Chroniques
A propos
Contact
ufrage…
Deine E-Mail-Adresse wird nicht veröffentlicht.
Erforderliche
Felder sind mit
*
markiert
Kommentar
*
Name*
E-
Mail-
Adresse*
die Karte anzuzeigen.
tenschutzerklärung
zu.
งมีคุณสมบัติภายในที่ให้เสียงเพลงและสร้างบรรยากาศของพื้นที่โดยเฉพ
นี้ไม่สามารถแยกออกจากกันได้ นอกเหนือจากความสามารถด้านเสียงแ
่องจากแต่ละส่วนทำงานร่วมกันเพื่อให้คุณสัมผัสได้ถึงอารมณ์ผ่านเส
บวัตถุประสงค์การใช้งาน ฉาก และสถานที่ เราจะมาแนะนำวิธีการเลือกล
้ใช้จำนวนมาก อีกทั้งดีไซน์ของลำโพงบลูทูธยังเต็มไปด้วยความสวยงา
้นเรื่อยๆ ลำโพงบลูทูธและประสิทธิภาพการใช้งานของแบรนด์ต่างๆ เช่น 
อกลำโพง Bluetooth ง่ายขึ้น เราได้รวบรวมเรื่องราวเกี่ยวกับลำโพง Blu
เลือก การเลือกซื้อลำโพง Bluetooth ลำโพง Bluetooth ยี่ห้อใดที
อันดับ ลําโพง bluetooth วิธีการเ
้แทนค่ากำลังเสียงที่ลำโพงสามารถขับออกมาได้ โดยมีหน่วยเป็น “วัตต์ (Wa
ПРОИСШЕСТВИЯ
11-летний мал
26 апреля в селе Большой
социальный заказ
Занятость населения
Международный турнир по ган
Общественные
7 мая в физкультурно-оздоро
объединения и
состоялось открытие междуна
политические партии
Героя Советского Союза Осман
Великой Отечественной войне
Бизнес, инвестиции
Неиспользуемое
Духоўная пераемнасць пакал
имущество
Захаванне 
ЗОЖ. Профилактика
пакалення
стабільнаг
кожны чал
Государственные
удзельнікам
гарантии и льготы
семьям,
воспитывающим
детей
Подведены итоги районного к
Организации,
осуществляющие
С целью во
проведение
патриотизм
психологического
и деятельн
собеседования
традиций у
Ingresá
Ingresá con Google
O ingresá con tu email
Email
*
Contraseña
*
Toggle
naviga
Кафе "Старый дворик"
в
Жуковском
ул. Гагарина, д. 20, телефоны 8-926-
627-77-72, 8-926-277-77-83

# [ABOUT THIS EXERCISE]
Within the data above, how many lines include the string "านเส"? Only the number is required.

# [PROBLEM SOLUTION]
2